Building a Partnerships Program
Now that you know how many industry leaders think about new partnerships programs, it’s time to think about building your own. We’ve compiled a set of steps to help you find the right partnership opportunities as you build out your individual program. Here are the steps you should take to ensure the right partnership for you.
- Clearly define your company goals. Are you a BD executive at an early-stage startup? Moving fast and being agile are usually the most important qualities in this time window. Forming channel partnerships are a good way to experiment quickly with different product offerings while piggy-backing off the built-in trust more well-established brands possess.
- Create a strategy that is executable. After defining what the goal is for your partnership program, it’s important to come up with a strategy that is realistic to implement.

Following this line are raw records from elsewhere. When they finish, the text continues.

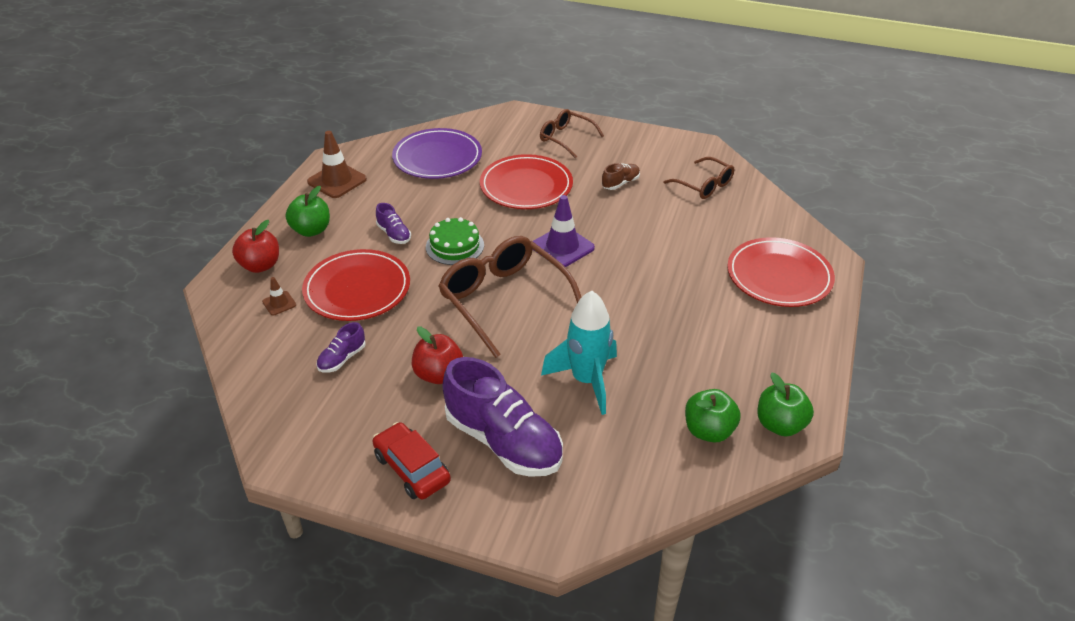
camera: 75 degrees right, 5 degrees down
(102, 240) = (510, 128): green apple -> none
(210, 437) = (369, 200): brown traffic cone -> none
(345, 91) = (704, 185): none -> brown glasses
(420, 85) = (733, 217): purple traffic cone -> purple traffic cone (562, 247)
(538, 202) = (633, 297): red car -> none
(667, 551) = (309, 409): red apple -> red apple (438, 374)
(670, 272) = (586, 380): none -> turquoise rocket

- Partner with a company that fits. It can be easy to get starstruck by a high-profile brand with a huge audience. But if their demographic is mainly tweens and you’re a life insurance company, even if the number of impressions are astronomical, it won't make a difference if the conversions are miniscule. Creating a target customer profile is a good place to start when considering which business you want to partner with.
- Clearly define success parameters. Before you launch your partner program, it’s important to understand what success means so you’re able to adjust accordingly. If you decide to pursue a content partnership, organic traffic and converted leads are probably the most important metrics to consider.

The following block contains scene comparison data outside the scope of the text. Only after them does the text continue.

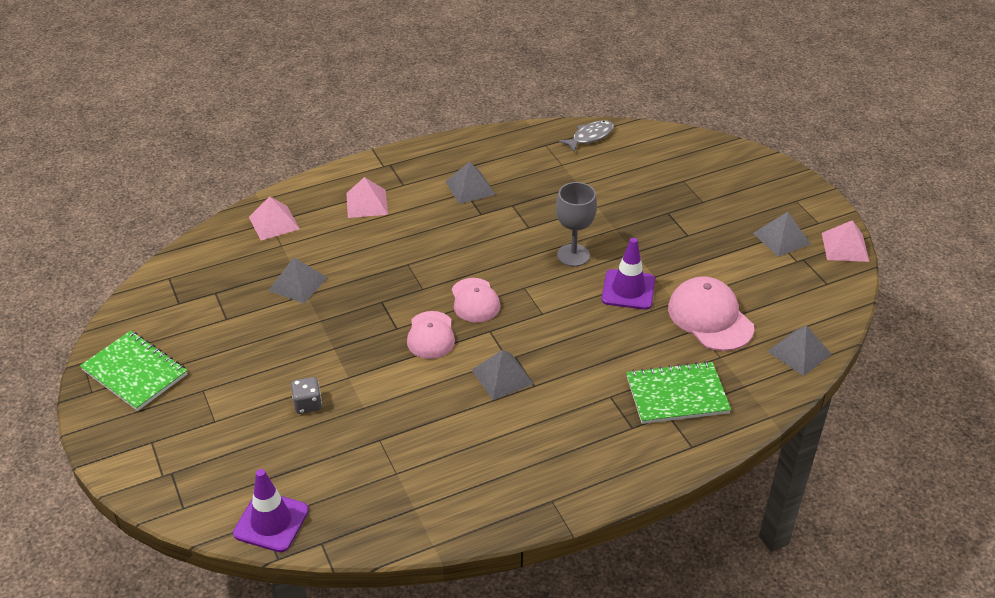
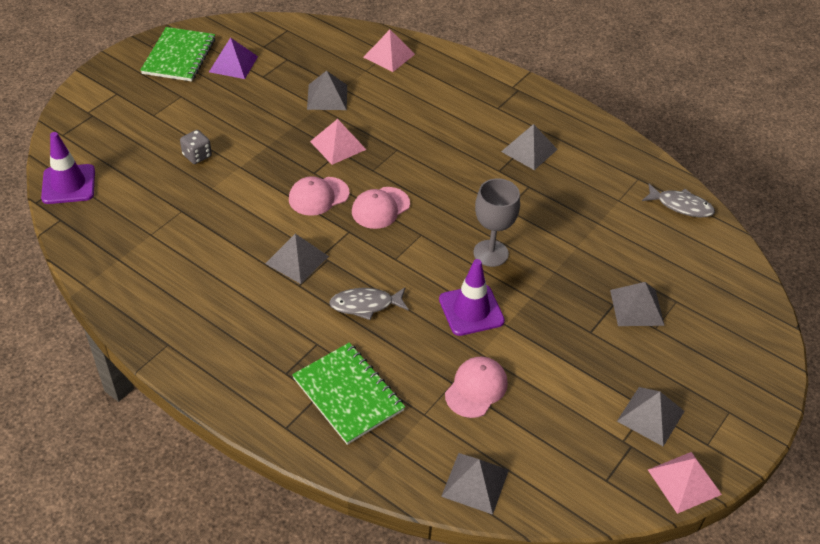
camera: 60 degrees right, 5 degrees up
(187, 334) = (233, 64): none -> purple pyramid
(366, 203) = (454, 96): pink pyramid -> pink pyramid (338, 145)
(584, 350) = (365, 305): none -> grey fish
(677, 202) = (637, 307): none -> grey pyramid
(710, 317) = (476, 388): pink cap -> pink cap, size x0.66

- Evaluate performance and optimize. Once your program is up and running, you should be evaluating performance by looking at the pertinent metrics. After setting up your referral program, you should be seeing an uptick in generated leads and new customers. If not, it’s time to either adjust the program to make it more enticing or partner with a different business altogether.
Whenever you’re setting out to create a new partnerships program, it’s important to listen to the experts who have done it before. Don’t assume that you can blaze a new path until you have built the necessary relationships to be creative and try things that haven’t been done before. First, build a network of potential partners and figure out how you can bring value to their business.